La BD « Commandant Achab » aux éditions Quadrants s’inscrit dans la tradition du polar noir au souffre enivrant.
Le capitaine Hachab, héros du roman « Moby Dick » paru en 1851, ne cesse d’accoucher de frères d’imaginaire. D’une adaptation cinématographique française en 2008, l’homme, que le féroce cachalot blanc a rendu unijambiste, traverse les arts comme un danseur de patinoire. Jusqu’à terminer dans l’assiette du dessinateur BD Stéphane Douay qui a cuisiné à feu doux le vieux briscard des mers pour en faire un commandant de police grognard et répugnant. Le genre de type qui se sert de sa jambe désarticulée comme cendrier, enfume son chat de volutes de pétards et va aux putes qui acceptent son infirmité. Une vie de solitude à hauteur d’homme. Et d’un sens aiguisé de la nature humaine qui en font un inspecteur de la Police Judiciaire hors-pair.

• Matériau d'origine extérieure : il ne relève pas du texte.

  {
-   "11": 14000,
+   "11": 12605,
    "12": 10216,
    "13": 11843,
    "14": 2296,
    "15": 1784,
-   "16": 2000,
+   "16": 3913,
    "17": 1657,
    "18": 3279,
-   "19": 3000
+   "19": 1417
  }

La trame scénaristique suinte le polar noir. D’une histoire familiale entre flics. Comme souvent. Karim, muté à la Crim’, doit faire équipe avec le commandant Achab sur une affaire de meurtres de députés aux mœurs dépravées. Le marmouset va apprendre la vie du métier dans les pas du vieil homme au flair coupant comme une serpe de vigne. Cette relation entre deux générations de flics se frotte d’une intimité particulière : la mort du père de Karim dont Achab aurait été, dans le passé, plus ou moins mystérieusement lié…

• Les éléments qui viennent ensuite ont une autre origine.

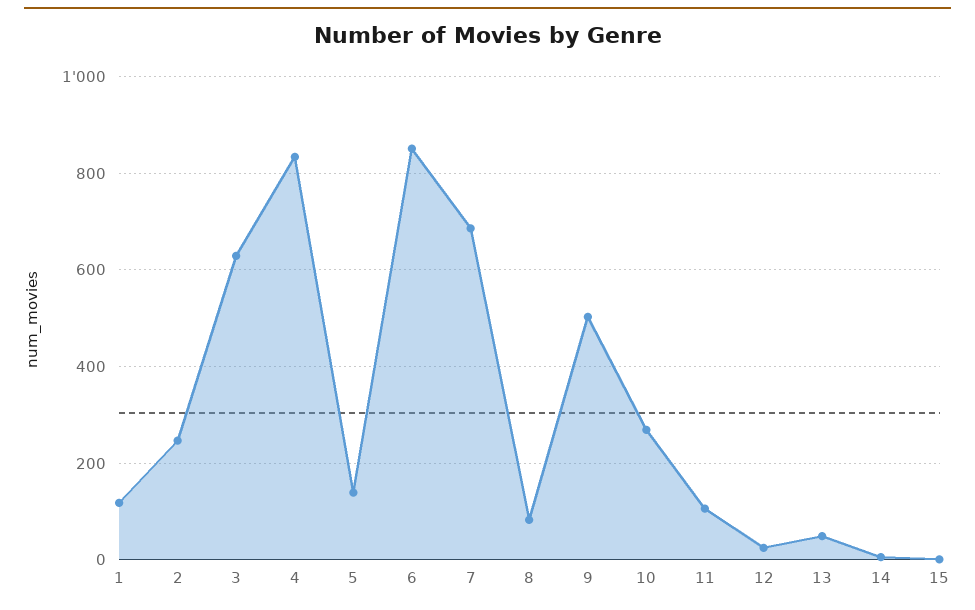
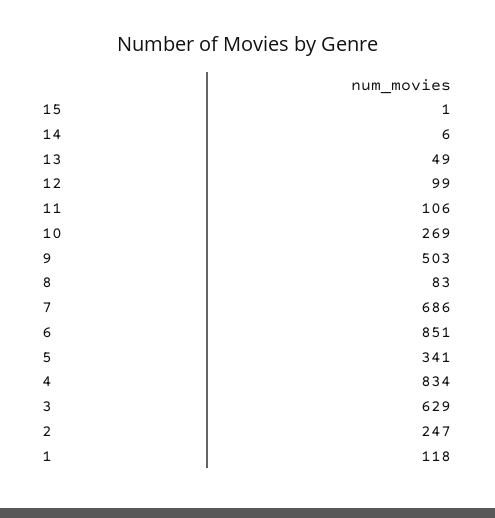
  {
    "1": 118,
    "2": 247,
    "3": 629,
    "4": 834,
-   "5": 140,
+   "5": 341,
    "6": 851,
    "7": 686,
    "8": 83,
    "9": 503,
    "10": 269,
    "11": 106,
-   "12": 20,
+   "12": 99,
    "13": 49,
    "14": 6,
    "15": 1
  }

L e dessin restitue, par un trait précis et fin, les détails qui font qu’un polar BD est réussi : fond noir brisé d’éclats de lumière vive, dialogues ciselés et retenus, attention aux détails du quotidien, enquête qui n’écrase pas les personnages. Sans fard ni dérangeants rebondissements, le scénariste et le dessinateur des Éditions Quadrants ont su trouvé un équilibre de style sans tirer les ficelles du genre maintes fois épuisées.